OLDENBURG - Am Anfang stand eine Leidenschaft und ein daraus resultierender Ärger. Sven Matschinsky (29), Mediendesigner, sammelt seit frühester Jugend Sneaker. Das sind Sportschuhe, die man im Alltag trägt. Man entwickelt Verbindungen zu bestimmten Marken, erinnert er sich doch wenn man auf deren Internetseiten Kritik übt oder Vorschläge macht, wird man ignoriert. Zudem würden große Marken altehrwürdige Modelle in neuen Farben nochmals auf den Markt werfen und das Angebot verwässern. Da wollten wir mal zeigen, sagt Matschinsky, wie es anders geht.

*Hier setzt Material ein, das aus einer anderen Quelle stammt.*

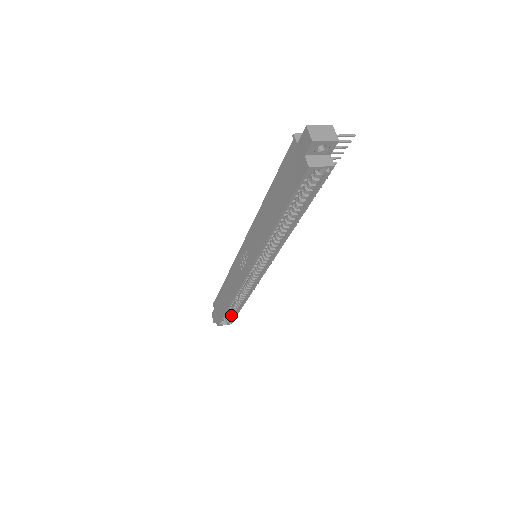
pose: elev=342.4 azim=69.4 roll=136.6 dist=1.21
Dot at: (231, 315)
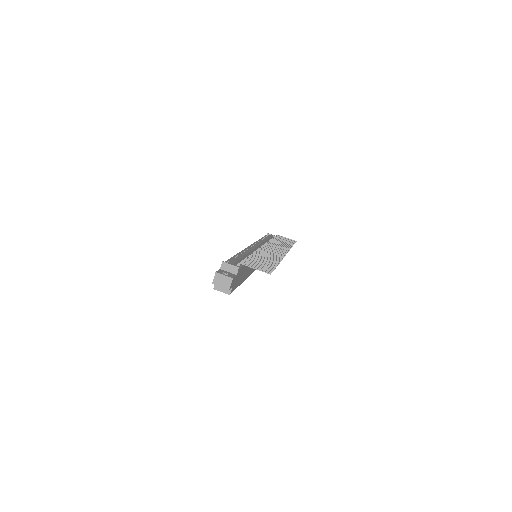
Dot at: occluded
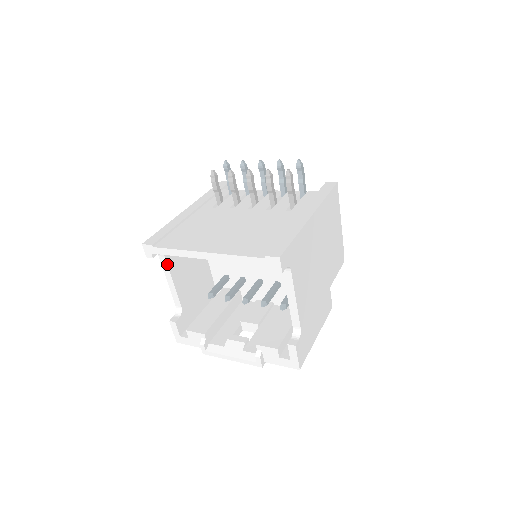
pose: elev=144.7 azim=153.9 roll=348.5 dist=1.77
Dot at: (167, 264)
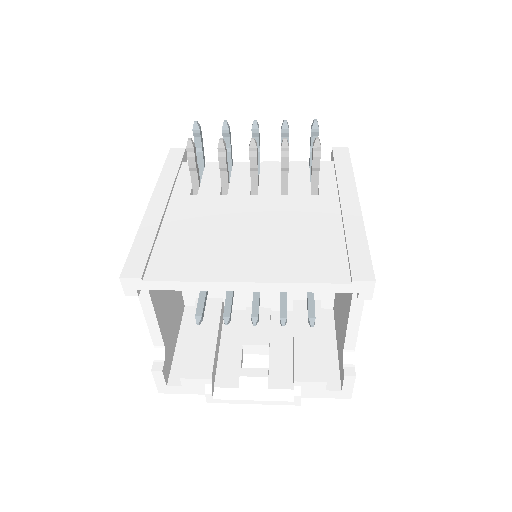
Dot at: (149, 295)
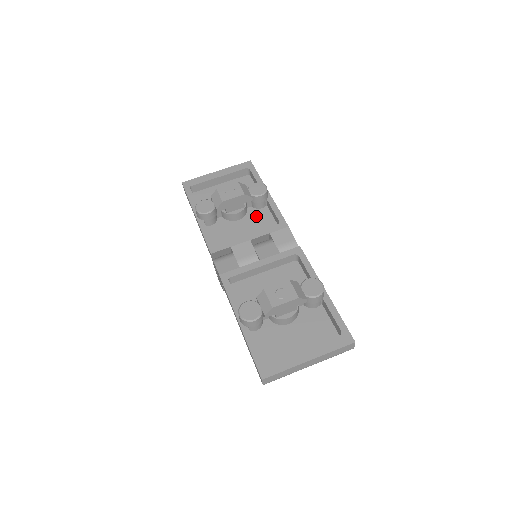
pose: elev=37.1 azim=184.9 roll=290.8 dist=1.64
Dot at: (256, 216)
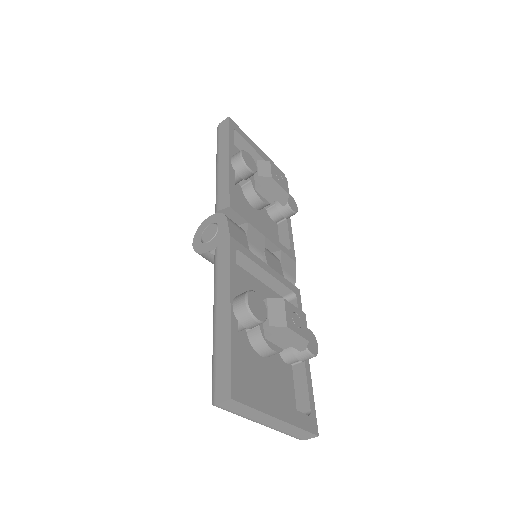
Dot at: (267, 221)
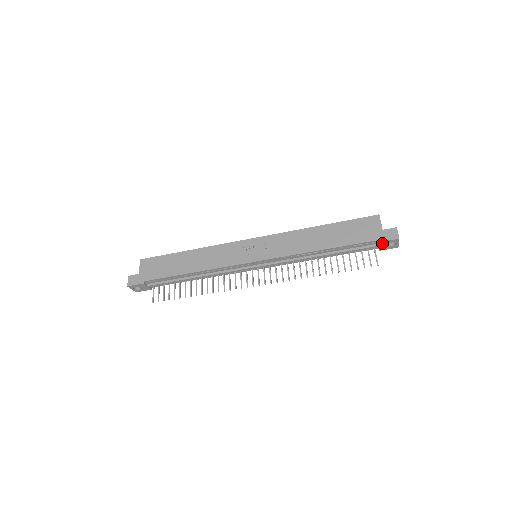
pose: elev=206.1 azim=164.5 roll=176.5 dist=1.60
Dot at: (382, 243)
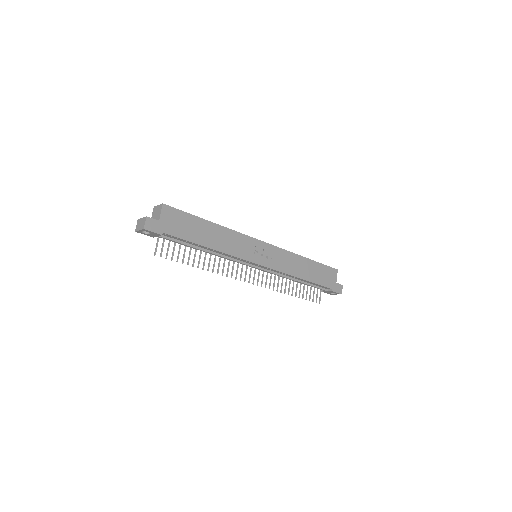
Dot at: (332, 291)
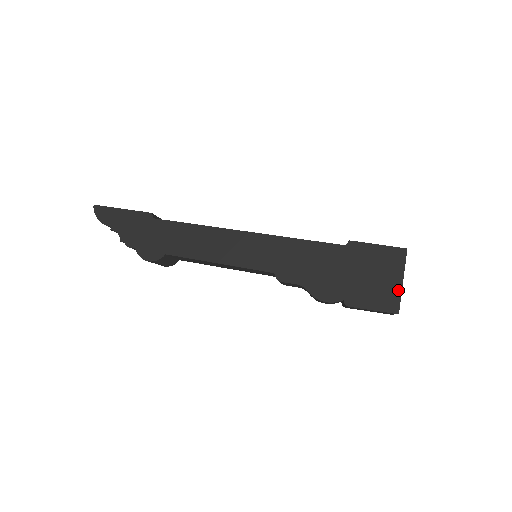
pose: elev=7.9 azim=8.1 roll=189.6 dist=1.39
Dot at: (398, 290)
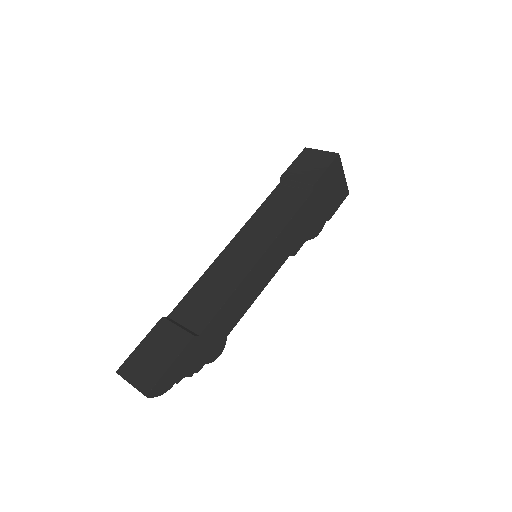
Dot at: (344, 182)
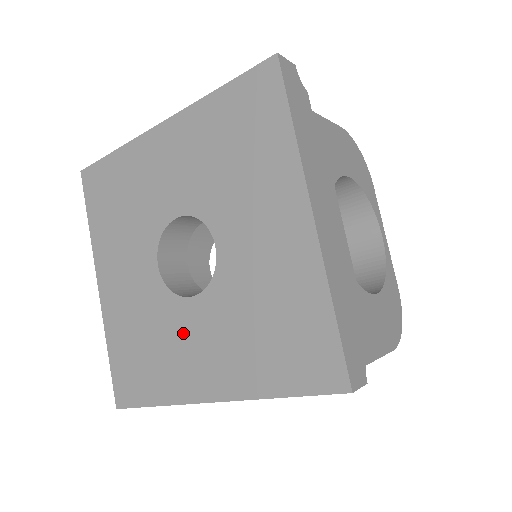
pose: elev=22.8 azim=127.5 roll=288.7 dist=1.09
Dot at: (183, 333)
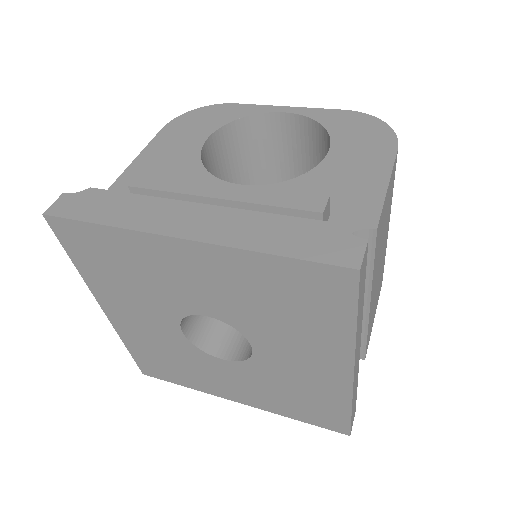
Dot at: (285, 367)
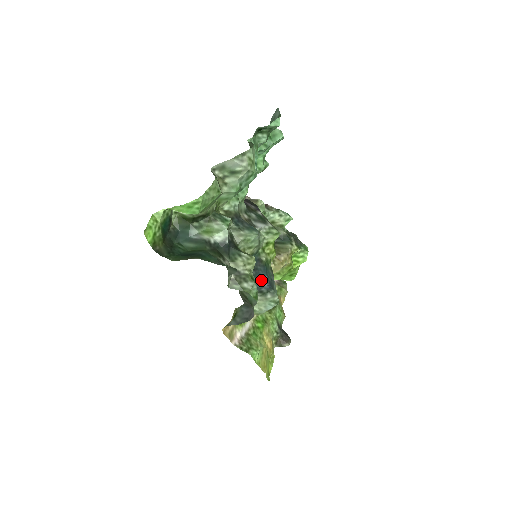
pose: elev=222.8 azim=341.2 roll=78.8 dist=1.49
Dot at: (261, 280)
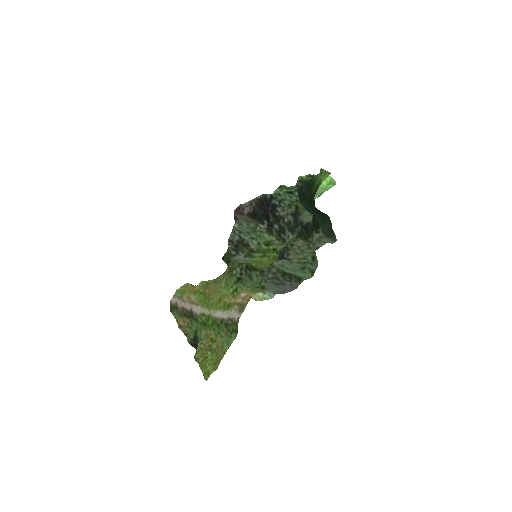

Wir das sind Matschinsky und sein Berufskollege Oliver Baumgart (27) aus Fulda. Die beiden trafen sich beim Studium in Ravensburg und merkten schnell, dass sie die gleiche Sammelleidenschaft teilten. Daraus entwickelte sich eine Idee für die Abschlussarbeit: Sie wollten binnen drei Monaten eine eigene Sneaker-Marke entwickeln und die Sammler via Internet am Prozess beteiligen.
Wichtig: Wir wollten etwas Exklusives. Alle Materialien aus Deutschland, ein ganz eigenes Design und selbst beim Namen gabs Besonderes. Der Markenname Flaek stammt aus dem Niederdeutschen und bezeichnet einen keilförmigen Unterstand, der Schuhname Kaalen hi bedeutet hohe Kohle und bezieht sich aufs Design. Das Niederdeutsche soll auf Oldenburg hinweisen, sagt Matschinsky, der bei Jordan Mediendesign arbeitet und ein duales Studium macht je drei Monate Uni und Arbeit im Wechsel.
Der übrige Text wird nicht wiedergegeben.